++++ PROVIDED ENTRIES ++++
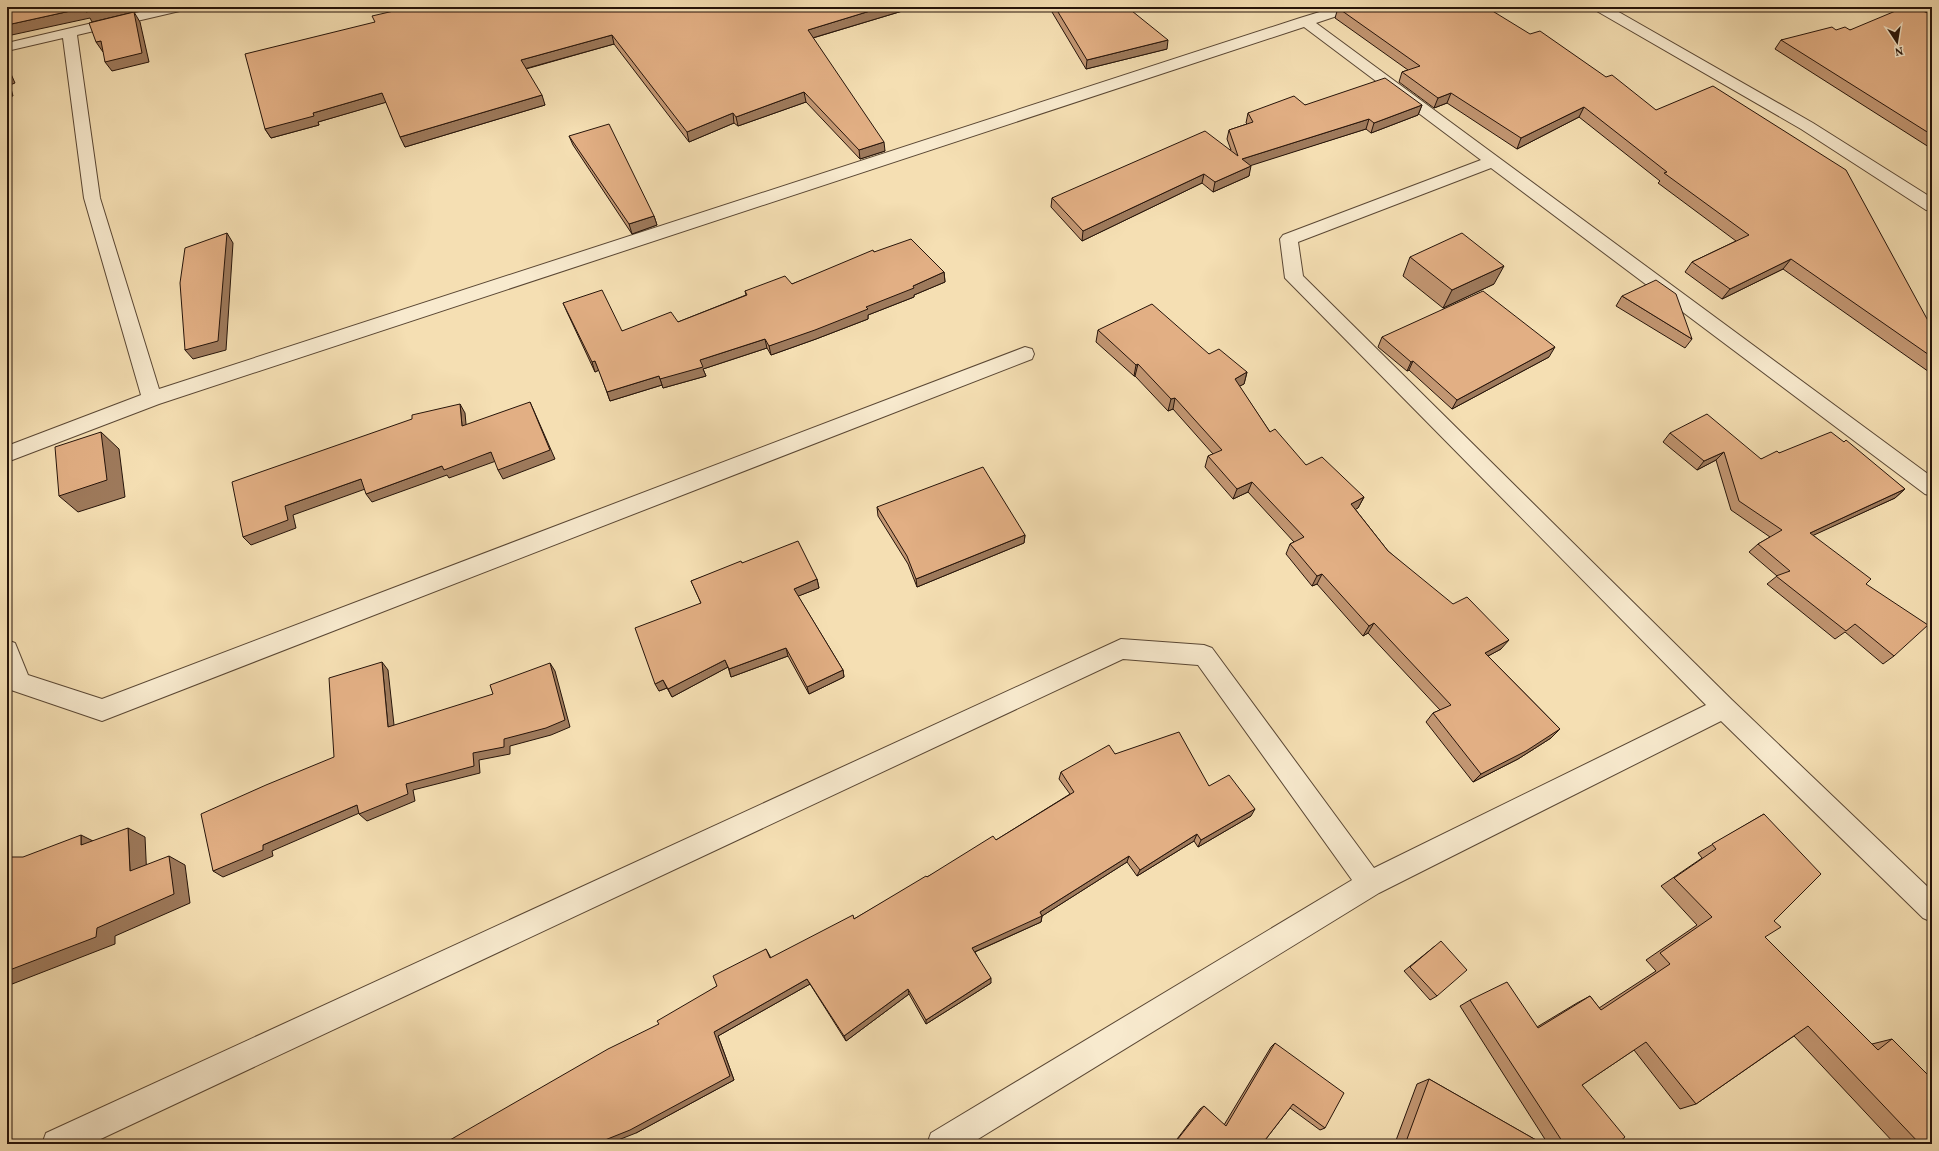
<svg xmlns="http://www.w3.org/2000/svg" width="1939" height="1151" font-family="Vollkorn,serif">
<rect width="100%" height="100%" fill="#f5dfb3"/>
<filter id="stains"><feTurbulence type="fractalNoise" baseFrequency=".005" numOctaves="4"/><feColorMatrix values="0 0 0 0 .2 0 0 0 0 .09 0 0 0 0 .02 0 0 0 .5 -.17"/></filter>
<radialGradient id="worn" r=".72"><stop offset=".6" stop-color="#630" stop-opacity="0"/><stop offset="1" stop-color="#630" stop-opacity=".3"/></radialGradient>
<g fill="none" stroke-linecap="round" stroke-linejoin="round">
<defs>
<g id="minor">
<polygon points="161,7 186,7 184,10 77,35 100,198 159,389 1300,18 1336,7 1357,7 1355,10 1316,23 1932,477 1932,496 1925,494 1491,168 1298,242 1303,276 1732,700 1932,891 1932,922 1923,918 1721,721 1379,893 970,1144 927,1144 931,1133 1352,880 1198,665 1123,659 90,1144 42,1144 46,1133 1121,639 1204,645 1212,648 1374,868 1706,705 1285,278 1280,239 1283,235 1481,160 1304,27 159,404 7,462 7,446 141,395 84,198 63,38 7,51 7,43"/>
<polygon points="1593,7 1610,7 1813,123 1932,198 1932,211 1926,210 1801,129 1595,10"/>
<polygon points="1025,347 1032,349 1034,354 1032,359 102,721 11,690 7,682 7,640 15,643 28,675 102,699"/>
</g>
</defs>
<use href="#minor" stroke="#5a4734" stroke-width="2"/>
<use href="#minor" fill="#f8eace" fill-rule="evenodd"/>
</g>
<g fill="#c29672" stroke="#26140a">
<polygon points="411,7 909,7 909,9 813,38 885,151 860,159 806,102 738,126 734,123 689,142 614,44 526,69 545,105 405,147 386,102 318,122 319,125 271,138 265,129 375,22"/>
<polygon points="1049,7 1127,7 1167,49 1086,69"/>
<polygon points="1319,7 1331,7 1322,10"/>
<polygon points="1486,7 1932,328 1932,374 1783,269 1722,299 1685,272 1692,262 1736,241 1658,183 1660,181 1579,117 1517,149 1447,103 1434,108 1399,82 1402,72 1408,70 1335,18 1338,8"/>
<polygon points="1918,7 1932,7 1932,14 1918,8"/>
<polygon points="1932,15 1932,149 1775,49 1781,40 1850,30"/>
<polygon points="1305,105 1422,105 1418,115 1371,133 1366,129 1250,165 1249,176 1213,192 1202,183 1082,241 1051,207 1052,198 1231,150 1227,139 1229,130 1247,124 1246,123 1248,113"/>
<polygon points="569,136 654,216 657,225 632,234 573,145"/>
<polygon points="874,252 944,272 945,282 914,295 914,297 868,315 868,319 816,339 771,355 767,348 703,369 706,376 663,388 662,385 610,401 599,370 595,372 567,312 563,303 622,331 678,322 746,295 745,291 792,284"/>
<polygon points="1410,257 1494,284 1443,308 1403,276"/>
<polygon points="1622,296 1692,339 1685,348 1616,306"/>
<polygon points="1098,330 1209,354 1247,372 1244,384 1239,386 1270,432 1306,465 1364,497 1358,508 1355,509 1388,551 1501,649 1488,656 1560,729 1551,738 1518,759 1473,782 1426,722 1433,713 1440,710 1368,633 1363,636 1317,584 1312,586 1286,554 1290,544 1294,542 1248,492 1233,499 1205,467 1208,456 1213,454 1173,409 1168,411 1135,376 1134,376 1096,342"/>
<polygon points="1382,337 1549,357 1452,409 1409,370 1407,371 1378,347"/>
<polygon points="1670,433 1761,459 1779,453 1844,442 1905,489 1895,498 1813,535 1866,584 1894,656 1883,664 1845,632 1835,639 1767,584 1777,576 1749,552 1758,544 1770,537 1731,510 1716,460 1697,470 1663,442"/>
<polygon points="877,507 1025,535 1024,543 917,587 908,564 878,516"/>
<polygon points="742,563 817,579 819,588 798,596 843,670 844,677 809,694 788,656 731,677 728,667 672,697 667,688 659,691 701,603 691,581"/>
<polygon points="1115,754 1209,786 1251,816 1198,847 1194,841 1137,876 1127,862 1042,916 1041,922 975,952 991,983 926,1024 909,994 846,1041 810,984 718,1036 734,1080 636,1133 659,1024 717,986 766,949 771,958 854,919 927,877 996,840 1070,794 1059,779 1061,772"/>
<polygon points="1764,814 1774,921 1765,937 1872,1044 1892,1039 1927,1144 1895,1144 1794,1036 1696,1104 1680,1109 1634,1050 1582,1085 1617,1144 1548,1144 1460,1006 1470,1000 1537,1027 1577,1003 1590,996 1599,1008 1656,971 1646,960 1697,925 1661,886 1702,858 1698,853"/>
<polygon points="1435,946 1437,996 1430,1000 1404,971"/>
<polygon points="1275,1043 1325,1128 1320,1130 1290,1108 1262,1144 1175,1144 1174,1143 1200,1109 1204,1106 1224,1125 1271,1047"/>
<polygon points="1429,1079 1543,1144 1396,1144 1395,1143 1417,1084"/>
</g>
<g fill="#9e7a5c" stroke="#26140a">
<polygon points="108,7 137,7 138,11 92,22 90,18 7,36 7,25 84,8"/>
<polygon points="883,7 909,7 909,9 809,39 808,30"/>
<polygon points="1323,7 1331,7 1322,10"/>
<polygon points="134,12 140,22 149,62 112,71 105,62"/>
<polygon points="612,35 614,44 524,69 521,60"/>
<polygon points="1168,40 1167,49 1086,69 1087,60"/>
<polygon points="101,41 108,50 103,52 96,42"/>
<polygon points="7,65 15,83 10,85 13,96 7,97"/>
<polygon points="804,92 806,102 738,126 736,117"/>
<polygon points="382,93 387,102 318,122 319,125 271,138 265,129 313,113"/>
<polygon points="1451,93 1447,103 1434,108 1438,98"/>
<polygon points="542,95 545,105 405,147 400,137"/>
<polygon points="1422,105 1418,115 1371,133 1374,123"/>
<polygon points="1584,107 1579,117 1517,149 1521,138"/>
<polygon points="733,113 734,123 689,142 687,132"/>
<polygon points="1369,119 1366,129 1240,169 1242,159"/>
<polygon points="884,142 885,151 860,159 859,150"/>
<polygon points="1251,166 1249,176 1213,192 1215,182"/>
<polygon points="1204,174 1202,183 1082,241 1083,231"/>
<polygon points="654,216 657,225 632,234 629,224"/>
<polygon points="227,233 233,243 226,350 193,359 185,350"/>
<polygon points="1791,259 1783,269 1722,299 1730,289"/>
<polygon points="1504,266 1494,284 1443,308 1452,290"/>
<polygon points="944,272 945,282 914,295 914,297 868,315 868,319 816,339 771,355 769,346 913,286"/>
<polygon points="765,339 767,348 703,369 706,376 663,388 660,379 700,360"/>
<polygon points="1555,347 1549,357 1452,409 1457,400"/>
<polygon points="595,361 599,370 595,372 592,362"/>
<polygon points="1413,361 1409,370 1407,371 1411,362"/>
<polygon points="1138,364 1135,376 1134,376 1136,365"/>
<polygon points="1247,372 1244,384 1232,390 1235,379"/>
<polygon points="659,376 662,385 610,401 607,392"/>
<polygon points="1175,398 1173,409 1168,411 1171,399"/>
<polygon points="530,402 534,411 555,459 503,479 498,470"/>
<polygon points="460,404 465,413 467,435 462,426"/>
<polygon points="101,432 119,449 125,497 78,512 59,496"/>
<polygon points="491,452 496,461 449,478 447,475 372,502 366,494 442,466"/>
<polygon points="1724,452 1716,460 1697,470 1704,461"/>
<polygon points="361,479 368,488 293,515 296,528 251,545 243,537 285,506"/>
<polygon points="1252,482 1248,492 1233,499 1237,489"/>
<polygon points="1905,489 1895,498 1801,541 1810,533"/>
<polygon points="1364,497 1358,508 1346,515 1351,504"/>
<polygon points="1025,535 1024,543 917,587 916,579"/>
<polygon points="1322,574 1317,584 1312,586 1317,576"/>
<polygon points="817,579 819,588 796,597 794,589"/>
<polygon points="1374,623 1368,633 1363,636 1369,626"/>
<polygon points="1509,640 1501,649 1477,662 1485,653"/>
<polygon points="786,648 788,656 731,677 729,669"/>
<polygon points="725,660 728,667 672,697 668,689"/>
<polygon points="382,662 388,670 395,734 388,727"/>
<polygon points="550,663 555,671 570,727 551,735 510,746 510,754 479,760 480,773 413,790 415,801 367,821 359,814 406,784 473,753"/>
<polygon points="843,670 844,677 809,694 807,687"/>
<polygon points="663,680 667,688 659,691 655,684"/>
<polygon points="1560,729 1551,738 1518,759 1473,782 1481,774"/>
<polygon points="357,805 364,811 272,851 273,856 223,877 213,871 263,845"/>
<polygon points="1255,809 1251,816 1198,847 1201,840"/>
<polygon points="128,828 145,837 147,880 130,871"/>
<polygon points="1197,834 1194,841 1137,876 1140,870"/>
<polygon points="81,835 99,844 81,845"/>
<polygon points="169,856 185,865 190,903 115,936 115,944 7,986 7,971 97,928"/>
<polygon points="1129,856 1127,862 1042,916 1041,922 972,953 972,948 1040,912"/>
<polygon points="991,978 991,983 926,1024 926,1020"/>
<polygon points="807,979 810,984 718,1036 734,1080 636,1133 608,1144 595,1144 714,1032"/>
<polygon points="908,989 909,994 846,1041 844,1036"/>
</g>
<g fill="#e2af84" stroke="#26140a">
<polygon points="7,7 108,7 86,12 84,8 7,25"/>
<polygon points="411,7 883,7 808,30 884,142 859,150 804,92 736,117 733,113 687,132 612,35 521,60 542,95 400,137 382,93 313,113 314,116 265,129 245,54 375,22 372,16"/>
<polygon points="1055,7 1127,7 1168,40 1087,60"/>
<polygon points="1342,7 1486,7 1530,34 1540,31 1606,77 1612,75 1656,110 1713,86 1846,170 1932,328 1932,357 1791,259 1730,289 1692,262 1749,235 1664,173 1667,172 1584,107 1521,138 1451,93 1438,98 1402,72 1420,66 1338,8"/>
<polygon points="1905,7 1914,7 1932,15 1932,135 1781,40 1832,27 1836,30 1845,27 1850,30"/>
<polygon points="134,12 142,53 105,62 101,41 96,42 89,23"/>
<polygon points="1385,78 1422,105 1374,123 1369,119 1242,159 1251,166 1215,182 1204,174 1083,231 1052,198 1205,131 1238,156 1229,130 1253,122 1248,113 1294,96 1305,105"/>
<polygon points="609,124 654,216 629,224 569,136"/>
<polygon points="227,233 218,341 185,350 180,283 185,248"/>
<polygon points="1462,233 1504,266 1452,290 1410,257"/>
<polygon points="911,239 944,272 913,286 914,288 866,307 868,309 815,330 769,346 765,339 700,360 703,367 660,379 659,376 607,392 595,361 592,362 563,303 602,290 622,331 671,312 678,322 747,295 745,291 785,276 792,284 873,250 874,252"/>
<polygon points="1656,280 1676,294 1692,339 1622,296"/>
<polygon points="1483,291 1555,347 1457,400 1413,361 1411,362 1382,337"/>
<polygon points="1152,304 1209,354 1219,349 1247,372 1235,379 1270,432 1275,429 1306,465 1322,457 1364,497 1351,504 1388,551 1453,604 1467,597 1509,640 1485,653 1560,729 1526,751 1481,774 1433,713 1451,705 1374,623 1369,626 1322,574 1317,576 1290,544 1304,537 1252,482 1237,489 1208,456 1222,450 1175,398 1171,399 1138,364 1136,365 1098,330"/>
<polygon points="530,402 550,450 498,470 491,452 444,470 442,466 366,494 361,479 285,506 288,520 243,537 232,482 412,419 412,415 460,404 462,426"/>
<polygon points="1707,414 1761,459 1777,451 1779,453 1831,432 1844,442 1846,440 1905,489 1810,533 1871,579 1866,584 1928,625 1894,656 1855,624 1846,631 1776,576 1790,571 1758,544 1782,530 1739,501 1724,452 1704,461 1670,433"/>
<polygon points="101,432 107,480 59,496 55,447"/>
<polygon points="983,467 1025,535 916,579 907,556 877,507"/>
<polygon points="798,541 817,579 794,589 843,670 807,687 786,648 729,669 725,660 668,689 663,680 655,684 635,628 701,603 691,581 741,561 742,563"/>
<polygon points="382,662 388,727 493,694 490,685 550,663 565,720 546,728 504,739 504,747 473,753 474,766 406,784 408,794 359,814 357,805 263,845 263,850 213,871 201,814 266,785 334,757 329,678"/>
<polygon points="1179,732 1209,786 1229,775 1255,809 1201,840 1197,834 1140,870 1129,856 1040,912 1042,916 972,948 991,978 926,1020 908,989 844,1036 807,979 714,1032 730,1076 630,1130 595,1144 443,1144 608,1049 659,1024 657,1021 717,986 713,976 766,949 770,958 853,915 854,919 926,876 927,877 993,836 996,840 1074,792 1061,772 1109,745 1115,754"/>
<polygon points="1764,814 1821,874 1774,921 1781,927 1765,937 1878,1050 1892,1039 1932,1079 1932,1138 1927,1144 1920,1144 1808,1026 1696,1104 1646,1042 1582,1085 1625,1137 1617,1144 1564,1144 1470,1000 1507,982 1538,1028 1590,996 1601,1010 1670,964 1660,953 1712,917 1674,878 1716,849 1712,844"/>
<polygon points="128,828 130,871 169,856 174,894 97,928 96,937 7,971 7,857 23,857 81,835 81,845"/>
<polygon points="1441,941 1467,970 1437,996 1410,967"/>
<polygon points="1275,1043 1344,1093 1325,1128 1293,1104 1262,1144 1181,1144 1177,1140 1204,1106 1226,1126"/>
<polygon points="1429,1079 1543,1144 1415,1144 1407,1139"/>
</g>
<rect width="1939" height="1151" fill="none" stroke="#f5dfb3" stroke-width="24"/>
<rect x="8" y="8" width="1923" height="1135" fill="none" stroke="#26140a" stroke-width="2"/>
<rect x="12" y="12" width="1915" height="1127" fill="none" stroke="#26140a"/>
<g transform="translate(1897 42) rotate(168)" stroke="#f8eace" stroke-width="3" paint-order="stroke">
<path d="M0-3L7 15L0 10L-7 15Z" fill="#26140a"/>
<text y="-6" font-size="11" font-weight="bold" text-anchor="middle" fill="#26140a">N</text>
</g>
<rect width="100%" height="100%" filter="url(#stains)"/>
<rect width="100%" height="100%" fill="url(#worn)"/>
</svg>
++++
ABOUT THIS EXERCISE: Count lines, not occurrences. State how many lines of the entries contain the word "worn", and add nothing.

TASK RESPONSE: 2